Work instruction: Look through the entries below. Report each line that has the word "WorkflowTestGenerator" in it.

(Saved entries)
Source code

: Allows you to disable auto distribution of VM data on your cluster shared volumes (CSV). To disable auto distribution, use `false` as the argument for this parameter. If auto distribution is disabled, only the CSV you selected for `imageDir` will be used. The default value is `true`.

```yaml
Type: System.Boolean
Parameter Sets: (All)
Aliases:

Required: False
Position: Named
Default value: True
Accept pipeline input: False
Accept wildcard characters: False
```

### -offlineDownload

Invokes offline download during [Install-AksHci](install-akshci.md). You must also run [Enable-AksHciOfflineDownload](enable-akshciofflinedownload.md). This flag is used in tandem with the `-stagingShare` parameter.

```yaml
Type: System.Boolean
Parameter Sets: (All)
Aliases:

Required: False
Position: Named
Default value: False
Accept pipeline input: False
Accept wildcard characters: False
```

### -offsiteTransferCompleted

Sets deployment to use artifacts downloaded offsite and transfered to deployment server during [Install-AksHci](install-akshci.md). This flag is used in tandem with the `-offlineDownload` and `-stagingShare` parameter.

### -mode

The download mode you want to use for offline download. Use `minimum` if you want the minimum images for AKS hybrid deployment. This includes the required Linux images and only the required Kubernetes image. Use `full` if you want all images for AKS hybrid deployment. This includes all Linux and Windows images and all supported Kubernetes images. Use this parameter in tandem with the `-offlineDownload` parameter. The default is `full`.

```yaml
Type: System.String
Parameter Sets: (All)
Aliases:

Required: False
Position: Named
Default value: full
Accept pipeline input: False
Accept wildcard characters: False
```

* * *

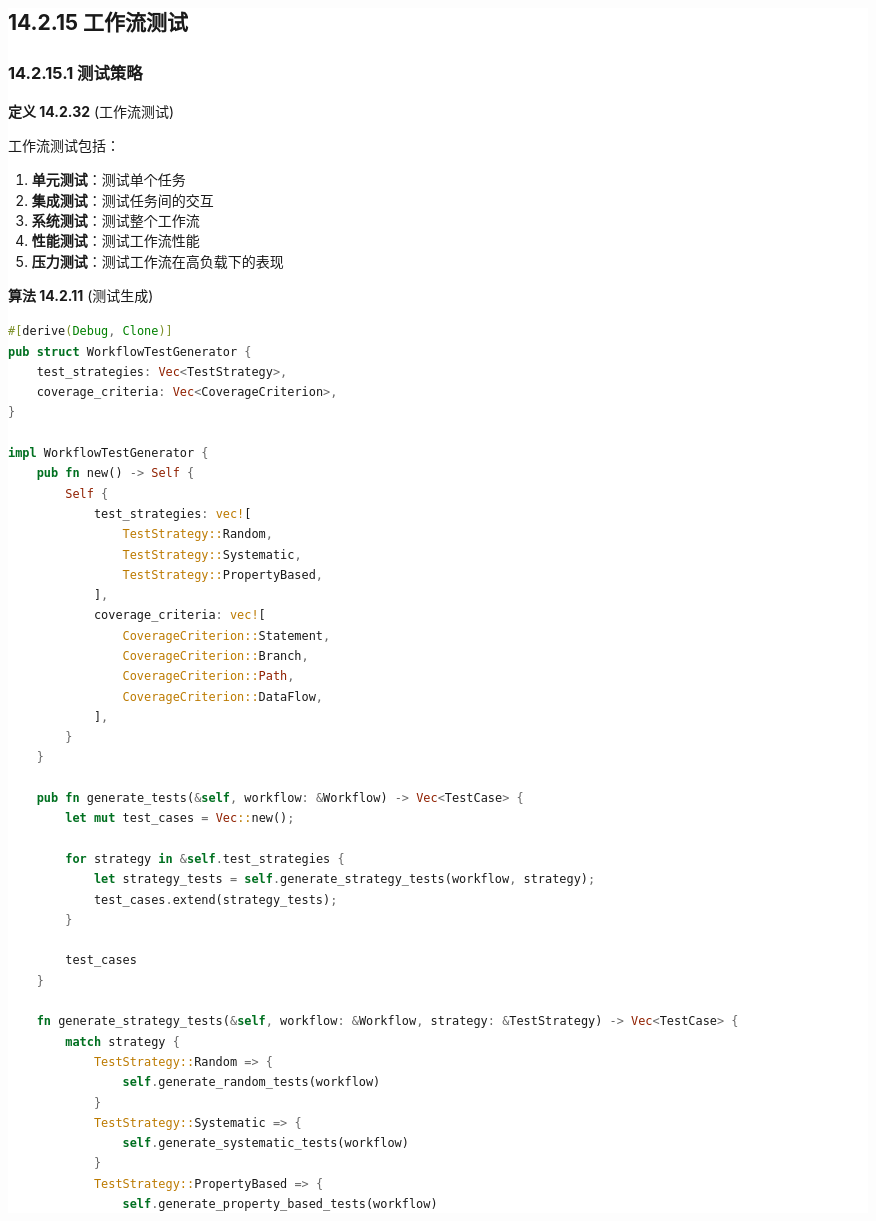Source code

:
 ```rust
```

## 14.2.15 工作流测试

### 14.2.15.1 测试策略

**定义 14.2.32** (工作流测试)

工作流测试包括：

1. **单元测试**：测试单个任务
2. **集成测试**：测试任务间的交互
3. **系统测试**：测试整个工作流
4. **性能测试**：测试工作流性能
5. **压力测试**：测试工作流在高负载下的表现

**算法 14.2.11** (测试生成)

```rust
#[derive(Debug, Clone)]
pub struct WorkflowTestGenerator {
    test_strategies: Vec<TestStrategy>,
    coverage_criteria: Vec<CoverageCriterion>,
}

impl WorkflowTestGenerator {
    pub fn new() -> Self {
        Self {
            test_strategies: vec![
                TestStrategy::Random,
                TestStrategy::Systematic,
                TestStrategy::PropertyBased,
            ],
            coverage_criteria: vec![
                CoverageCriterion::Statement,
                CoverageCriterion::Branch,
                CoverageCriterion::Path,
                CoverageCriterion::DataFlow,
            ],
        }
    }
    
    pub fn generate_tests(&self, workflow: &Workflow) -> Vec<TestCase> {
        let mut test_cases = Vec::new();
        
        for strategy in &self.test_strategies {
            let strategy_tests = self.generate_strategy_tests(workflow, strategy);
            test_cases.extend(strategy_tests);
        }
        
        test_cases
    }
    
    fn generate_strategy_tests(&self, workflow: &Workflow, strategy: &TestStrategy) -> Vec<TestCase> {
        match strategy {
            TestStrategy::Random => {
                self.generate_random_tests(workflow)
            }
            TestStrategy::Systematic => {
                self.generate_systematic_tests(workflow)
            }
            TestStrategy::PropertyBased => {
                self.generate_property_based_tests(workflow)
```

--

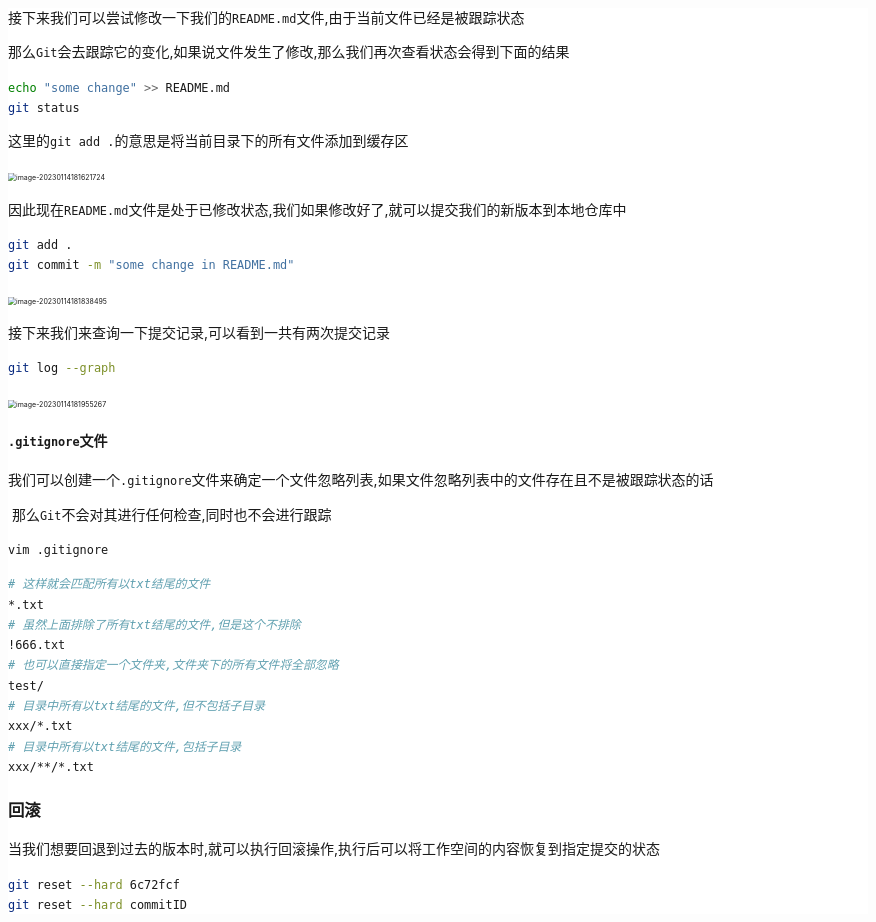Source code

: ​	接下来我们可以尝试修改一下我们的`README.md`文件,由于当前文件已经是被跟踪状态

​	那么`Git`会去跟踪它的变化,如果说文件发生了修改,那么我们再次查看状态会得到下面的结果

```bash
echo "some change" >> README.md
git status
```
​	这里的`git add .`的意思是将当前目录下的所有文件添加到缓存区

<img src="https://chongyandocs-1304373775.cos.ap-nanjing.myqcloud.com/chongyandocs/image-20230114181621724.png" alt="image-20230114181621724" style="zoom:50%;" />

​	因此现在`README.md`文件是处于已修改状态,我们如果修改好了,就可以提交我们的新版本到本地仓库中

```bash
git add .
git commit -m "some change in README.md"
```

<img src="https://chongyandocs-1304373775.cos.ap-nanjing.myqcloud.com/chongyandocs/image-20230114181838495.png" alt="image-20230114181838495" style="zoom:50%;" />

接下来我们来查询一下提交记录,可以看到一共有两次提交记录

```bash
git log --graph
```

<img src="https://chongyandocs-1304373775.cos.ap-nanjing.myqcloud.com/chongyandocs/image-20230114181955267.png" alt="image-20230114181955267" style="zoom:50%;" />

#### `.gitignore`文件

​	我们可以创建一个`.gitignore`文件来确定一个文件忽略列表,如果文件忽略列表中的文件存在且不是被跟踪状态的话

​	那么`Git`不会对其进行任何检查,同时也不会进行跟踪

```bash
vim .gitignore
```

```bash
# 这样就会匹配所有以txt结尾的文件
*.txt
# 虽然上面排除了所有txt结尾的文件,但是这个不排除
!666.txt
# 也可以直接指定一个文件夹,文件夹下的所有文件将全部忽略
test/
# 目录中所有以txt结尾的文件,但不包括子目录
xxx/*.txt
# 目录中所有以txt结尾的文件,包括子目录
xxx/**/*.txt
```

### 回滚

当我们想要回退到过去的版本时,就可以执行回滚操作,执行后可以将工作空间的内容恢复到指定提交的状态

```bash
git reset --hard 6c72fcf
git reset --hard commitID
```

Result of this exercise:
pub struct WorkflowTestGenerator {
impl WorkflowTestGenerator {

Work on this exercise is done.